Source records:
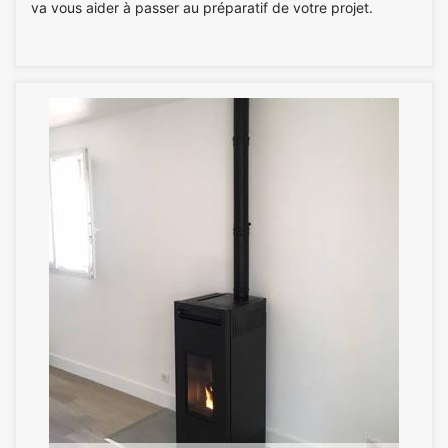
va vous aider à passer au préparatif de votre projet.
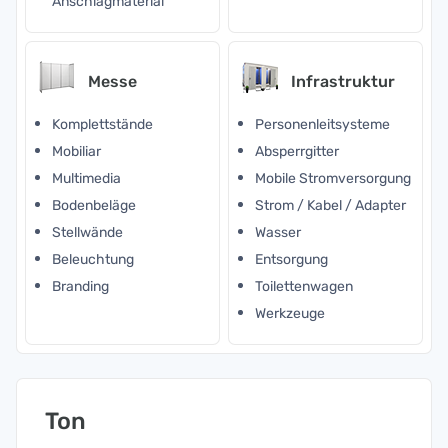
Anschlagmaterial
Messe
Infrastruktur
Komplettstände
Personenleitsysteme
Mobiliar
Absperrgitter
Multimedia
Mobile Stromversorgung
Bodenbeläge
Strom / Kabel / Adapter
Stellwände
Wasser
Beleuchtung
Entsorgung
Branding
Toilettenwagen
Werkzeuge
Ton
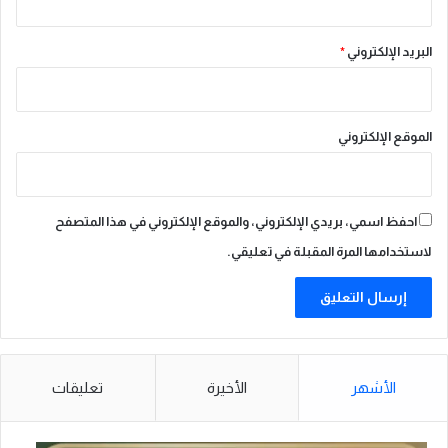
البريد الإلكتروني
*
الموقع الإلكتروني
احفظ اسمي، بريدي الإلكتروني، والموقع الإلكتروني في هذا المتصفح
لاستخدامها المرة المقبلة في تعليقي.
الأشهر
الأخيرة
تعليقات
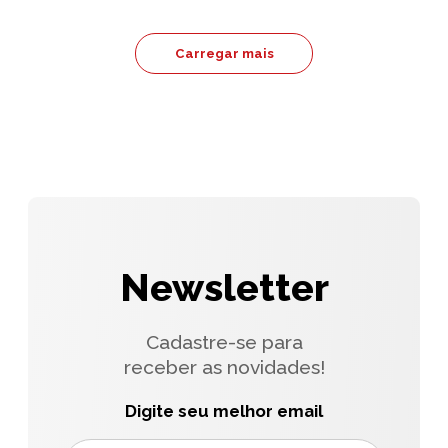
Carregar mais
Newsletter
Cadastre-se para
receber as novidades!
Digite seu melhor email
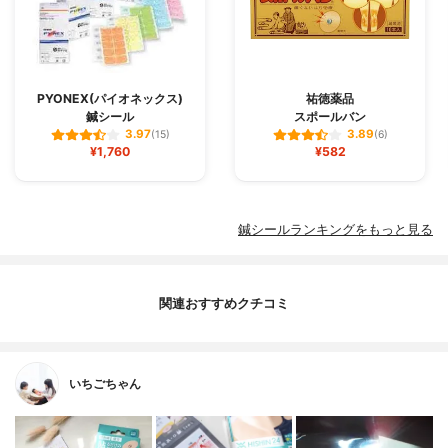
PYONEX(パイオネックス)
祐徳薬品
鍼シール
スポールバン
3.97
3.89
(15)
(6)
¥1,760
¥582
鍼シールランキングをもっと見る
関連おすすめクチコミ
いちごちゃん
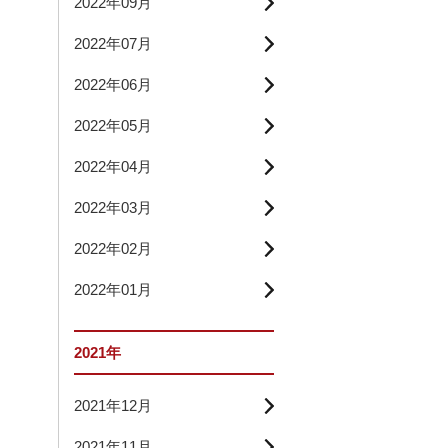
2022年09月
2022年07月
2022年06月
2022年05月
2022年04月
2022年03月
2022年02月
2022年01月
2021年
2021年12月
2021年11月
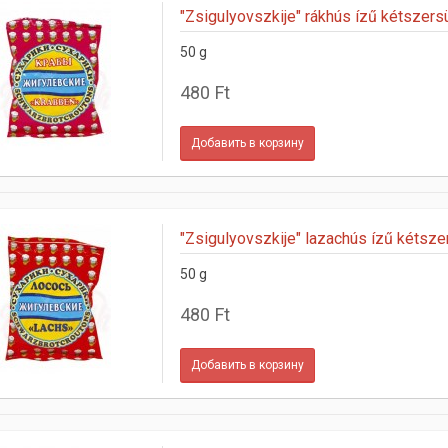
"Zsigulyovszkije" rákhús ízű kétszers
50 g
480 Ft
"Zsigulyovszkije" lazachús ízű kétsze
50 g
480 Ft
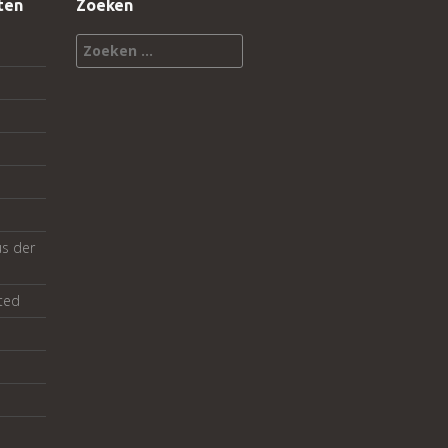
ten
Zoeken
Zoeken
naar:
us der
ted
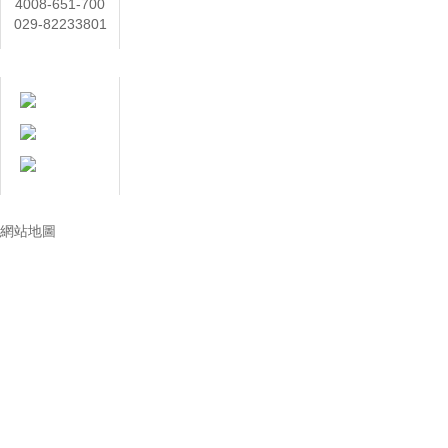
4008-651-700
029-82233801
在線客服
技術讓生活更美好
網站地圖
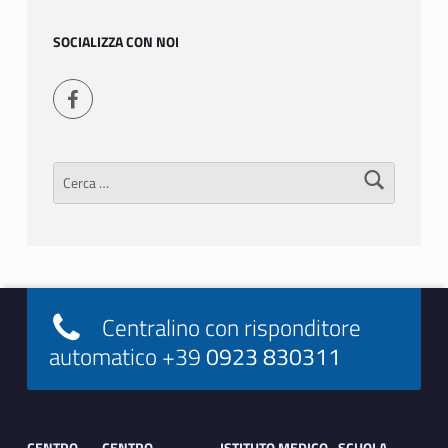
SOCIALIZZA CON NOI
Seguici su Facebook
Ricerca per:
Footer info sidebar
Centralino con risponditore
automatico +39
0923 830311
Footer sidebar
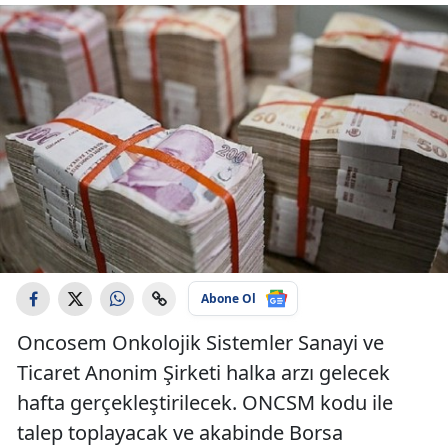
Abone Ol
Oncosem Onkolojik Sistemler Sanayi ve
Ticaret Anonim Şirketi halka arzı gelecek
hafta gerçekleştirilecek. ONCSM kodu ile
talep toplayacak ve akabinde Borsa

> _PROBLEM TO WORK ON_
Copy every line of text from the records above verbatim, in order, leaving out the picture markers.

> _WRITTEN RESPONSE_
va vous aider à passer au préparatif de votre projet.
Anschlagmaterial
Messe
Infrastruktur
Komplettstände
Personenleitsysteme
Mobiliar
Absperrgitter
Multimedia
Mobile Stromversorgung
Bodenbeläge
Strom / Kabel / Adapter
Stellwände
Wasser
Beleuchtung
Entsorgung
Branding
Toilettenwagen
Werkzeuge
Ton
البريد الإلكتروني
*
الموقع الإلكتروني
احفظ اسمي، بريدي الإلكتروني، والموقع الإلكتروني في هذا المتصفح
لاستخدامها المرة المقبلة في تعليقي.
الأشهر
الأخيرة
تعليقات
Carregar mais
Newsletter
Cadastre-se para
receber as novidades!
Digite seu melhor email
PYONEX(パイオネックス)
祐徳薬品
鍼シール
スポールバン
3.97
3.89
(15)
(6)
¥1,760
¥582
鍼シールランキングをもっと見る
関連おすすめクチコミ
いちごちゃん
2022年09月
2022年07月
2022年06月
2022年05月
2022年04月
2022年03月
2022年02月
2022年01月
2021年
2021年12月
2021年11月
"Zsigulyovszkije" rákhús ízű kétszers
50 g
480 Ft
"Zsigulyovszkije" lazachús ízű kétsze
50 g
480 Ft
ten
Zoeken
Zoeken
naar:
us der
ted
4008-651-700
029-82233801
在線客服
技術讓生活更美好
網站地圖
SOCIALIZZA CON NOI
Seguici su Facebook
Ricerca per:
Footer info sidebar
Centralino con risponditore
automatico +39
0923 830311
Footer sidebar
Abone Ol
Oncosem Onkolojik Sistemler Sanayi ve
Ticaret Anonim Şirketi halka arzı gelecek
hafta gerçekleştirilecek. ONCSM kodu ile
talep toplayacak ve akabinde Borsa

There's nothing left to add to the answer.